We have the pieces of a coupling layer — the pattern, the bijector, the conditioner, the mask. A single layer transforms only half the coordinates, so a coupling flow’s power comes from stacking: T=TLT1T = T_L \circ \cdots \circ T_1 with alternating masks (notebook 03), each block adding expressiveness. This notebook looks at the depth dimension — how much it buys, what keeps deep stacks trainable, and the residual coupling variant that points ahead to Part 9.

What you will see

import warnings

warnings.filterwarnings("ignore")

import equinox as eqx
import jax
import jax.numpy as jnp
import jax.random as jr
import matplotlib.pyplot as plt
import numpy as np
import optax
from flowjax.bijections import Chain, Flip, Invert
from flowjax.distributions import Normal, Transformed

import gauss_flows as gf
from gauss_flows._src.transforms.bijections.linear.rotation import HouseholderRotation
from _style import GAUSS_KW, style_ax

jax.config.update("jax_enable_x64", True)

rng = np.random.default_rng(0)
n = 3000
t = rng.uniform(0.5, 3.5, n)
arm = (rng.integers(0, 2, n) * 2 - 1)[:, None]
xy = arm * np.stack([t * np.cos(2.5 * t), t * np.sin(2.5 * t)], axis=1) + 0.08 * rng.standard_normal((n, 2))
X = jnp.asarray((xy - xy.mean(0)) / xy.std(0))


def build(key, depth, *, coupling="spline", actnorm=False):
    bijections = []
    for k in jr.split(key, depth):
        rk, c1, c2 = jr.split(k, 3)
        rot = HouseholderRotation(n_reflections=2, shape=(2,))
        rot = eqx.tree_at(lambda r: r.params, rot, jr.normal(rk, rot.params.shape))
        if coupling == "spline":
            mk = lambda kk: gf.RQSplineCoupling(kk, shape=(2,), n_bins=8, interval=4.0, nn_width=24, nn_depth=2)
        else:
            mk = lambda kk: gf.AffineCoupling(kk, shape=(2,), nn_width=24, nn_depth=2)
        block = [rot, mk(c1), Flip(shape=(2,)), mk(c2), Flip(shape=(2,))]
        if actnorm:
            block = [gf.ActNorm1D(shape=(2,))] + block
        bijections += block
    return Transformed(Normal(jnp.zeros(2)), Invert(Chain(bijections)))

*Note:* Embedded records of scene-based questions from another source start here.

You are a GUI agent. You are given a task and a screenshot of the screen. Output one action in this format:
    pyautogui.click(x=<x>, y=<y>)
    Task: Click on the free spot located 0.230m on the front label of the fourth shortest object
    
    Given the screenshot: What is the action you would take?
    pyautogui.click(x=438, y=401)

def train(flow, *, steps=1200, peak_lr=3e-3, clip=1.0, batch=512, seed=1):
    params, static = eqx.partition(flow, eqx.is_inexact_array)
    schedule = optax.cosine_onecycle_schedule(steps, peak_lr)
    opt = (optax.adam(schedule) if clip is None
           else optax.chain(optax.clip_by_global_norm(clip), optax.adam(schedule)))
    state = opt.init(params)

    @eqx.filter_jit
    def step(params, state, xb):
        loss, g = eqx.filter_value_and_grad(
            lambda p: -jnp.mean(jax.vmap(eqx.combine(p, static).log_prob)(xb)))(params)
        upd, state = opt.update(g, state)
        return eqx.apply_updates(params, upd), state, loss

    key = jr.key(seed)
    for _ in range(steps):
        key, sk = jr.split(key)
        params, state, _ = step(params, state, X[jr.randint(sk, (batch,), 0, X.shape[0])])
    return eqx.combine(params, static)


logp = lambda f: float(jax.vmap(f.log_prob)(X).mean())

1. Depth buys expressiveness

Each coupling block, between alternating masks, composes with the others into a more expressive map. We fit RQ-spline coupling flows of increasing depth on the spiral.

depths = [1, 2, 4, 8]
depth_lp = [logp(train(build(jr.key(0), d))) for d in depths]
for d, lp in zip(depths, depth_lp):
    print(f"  depth {d}: log p {lp:.3f}")

fig, ax = plt.subplots(figsize=(7.2, 4.3))
ax.plot(depths, depth_lp, "o-", color="tab:green", lw=2, ms=7)
ax.set(title="Stacking coupling blocks improves the fit",
       xlabel="number of coupling blocks", ylabel="mean log p(x)", xticks=depths)
style_ax(ax)
fig.tight_layout()
  depth 1: log p -1.719
  depth 2: log p -1.495
  depth 4: log p -1.434
  depth 8: log p -1.375
<Figure size 720x430 with 1 Axes>

Likelihood climbs steadily with depth — one spline coupling can only do so much, but a stack composes them into the curved, non-separable map the spiral needs. The gains taper as the flow saturates the target. (This is the coupling analogue of RBIG’s depth, Part 3 — but here every block is trained jointly.)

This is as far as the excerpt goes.